生身のまま宇宙を漂う。 
それは、空よりもむしろ、海の中を泳ぎ回る感覚に近い。 
 
星たちは魚。二千億もの光が織りなす、潮の流れ。 
温かな虚空と、柔らかな闇。 
次元粒子――ディアスタシオンのひと粒ひと粒が、波となって私の身体を駆け抜けていく。そんな気がした。 
 
広い世界。ここに居るのは、私だけだ。 
全身を虚無へとゆだねて、私はペルセウスの腕に抱かれる。 
ありのままの宇宙。それはどこまでも透明で、同時に果てしなく純粋だった。 
 
 
オールトの雲で、生まれたばかりの彗星たちが笑っている。 
そんな他愛もない光景すらも楽しみながら、私は星くずの世界を渡っていく。 
 
まるで、自分自身がこの広大な宇宙と繋がっているかのようだった。 
時折、思い出したように飛んでくるデブリを、私は目を瞑ったままでかわしていく。 
 
おかしかった。

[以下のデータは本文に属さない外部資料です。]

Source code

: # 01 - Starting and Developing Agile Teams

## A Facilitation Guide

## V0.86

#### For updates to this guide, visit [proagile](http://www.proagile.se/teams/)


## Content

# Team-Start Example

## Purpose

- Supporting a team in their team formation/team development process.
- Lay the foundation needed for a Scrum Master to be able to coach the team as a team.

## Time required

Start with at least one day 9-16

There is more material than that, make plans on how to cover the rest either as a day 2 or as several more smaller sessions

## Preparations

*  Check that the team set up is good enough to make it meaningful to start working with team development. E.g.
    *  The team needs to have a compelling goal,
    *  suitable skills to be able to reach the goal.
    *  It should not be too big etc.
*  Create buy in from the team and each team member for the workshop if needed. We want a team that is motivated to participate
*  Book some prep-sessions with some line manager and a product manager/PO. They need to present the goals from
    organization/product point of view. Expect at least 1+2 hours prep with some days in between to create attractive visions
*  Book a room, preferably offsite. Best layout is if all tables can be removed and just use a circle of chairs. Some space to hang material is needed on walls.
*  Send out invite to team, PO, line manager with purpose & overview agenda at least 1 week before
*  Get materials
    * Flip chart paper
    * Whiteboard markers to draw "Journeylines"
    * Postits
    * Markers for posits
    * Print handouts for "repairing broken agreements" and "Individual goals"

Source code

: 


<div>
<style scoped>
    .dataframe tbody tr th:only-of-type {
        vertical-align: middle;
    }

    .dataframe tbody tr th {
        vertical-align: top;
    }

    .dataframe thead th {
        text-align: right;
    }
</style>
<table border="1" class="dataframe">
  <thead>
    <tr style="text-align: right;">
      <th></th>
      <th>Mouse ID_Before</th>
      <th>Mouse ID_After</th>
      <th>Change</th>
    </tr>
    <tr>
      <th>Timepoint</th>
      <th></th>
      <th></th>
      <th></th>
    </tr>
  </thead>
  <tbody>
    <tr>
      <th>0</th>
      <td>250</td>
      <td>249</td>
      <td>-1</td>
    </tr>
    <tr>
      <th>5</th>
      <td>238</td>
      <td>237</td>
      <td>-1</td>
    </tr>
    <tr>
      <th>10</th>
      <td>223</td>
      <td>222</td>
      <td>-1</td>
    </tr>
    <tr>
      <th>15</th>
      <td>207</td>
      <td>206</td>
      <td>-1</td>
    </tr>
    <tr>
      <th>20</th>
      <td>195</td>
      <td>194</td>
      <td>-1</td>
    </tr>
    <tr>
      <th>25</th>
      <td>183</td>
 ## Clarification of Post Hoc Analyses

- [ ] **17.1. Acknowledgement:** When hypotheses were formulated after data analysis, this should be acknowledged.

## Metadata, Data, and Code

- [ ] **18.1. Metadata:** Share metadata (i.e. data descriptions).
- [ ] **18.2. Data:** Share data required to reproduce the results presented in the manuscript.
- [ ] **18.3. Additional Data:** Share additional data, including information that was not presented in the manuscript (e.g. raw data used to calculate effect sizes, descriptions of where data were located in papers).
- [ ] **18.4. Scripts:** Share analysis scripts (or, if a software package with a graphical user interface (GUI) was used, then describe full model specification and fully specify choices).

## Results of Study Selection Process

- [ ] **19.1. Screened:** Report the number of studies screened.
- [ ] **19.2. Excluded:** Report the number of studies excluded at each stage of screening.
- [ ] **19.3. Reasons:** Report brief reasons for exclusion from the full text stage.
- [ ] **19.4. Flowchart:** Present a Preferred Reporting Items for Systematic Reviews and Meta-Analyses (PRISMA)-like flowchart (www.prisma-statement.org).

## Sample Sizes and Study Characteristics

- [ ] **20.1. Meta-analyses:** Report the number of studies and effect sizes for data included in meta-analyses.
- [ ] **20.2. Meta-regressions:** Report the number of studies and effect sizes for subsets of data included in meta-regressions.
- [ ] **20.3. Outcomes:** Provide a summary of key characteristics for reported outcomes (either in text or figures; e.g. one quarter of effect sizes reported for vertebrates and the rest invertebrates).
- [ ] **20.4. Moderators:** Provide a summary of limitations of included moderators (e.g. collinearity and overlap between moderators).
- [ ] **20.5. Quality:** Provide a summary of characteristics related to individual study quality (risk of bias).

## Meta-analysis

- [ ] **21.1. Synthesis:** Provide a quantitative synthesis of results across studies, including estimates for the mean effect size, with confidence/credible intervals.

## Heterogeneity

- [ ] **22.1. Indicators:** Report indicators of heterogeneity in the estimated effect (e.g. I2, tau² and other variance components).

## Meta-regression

今の私は、一瞬で、惑星の直径と比較できるほどの距離を進んでいる。 
それなのに、時間の流れは緩やかにすら感じられた。 
 
大統一力はもとより、魂の重みにすらも縛られない。 
ああ、これが私の求めていたもの。 
永遠の世界。 
そこにあるのは、完全で無限な自由だった。 
 
 
それから私は十分な満足感と共に地球を見上げ、微笑みを――? 
 
 
(――――ッ!) 
 
痛い――。痛い、いたい、痛いいたいイタイ! 
 
唐突に、脳髄の奥が軋み始める。 
これまでの身に過ぎた悦楽を罰するかの如く、今や痛覚だけと化した五感が私を貫く。 
両腕で頭を抱えると、私は痛みに耐えようとして銀河の隅へとうずくまった。 
 
なんということ。ここで終わってしまっては、全てが一からやり直しになると言うのに! 
 
私は嘆く。だけど、もはや何もかもが手遅れだった。 
 
私の目の前に広がる宇宙は、既に崩壊の様相を呈している。 
恒星の形が崩れ、暗黒に青白い光が重なり始める。 
目の前に幻影となって浮かび上がる、冷たく無機質なメッセージ。 
惑星が、星系が、恒星団が、散り散りのノイズとなって霧散していく。 
広大な宇宙が、ただひとつの点となって閉じていく――。 
 
……仕方なく、私は諦めの溜め息を吐いた。 
そしてようやく、目覚めるための準備を始める。 
名残惜しくはあった。 
だが、ここで私にできることなど、今ではもう何もないのだ。 
 
 
目を閉ざす。 
 
景色が消える。 
 
私の意識が、この世界から溶けて無くなる。 
 
 
 
――そうして私は、宇宙を泳ぐ星たちの夢の中から締め出された。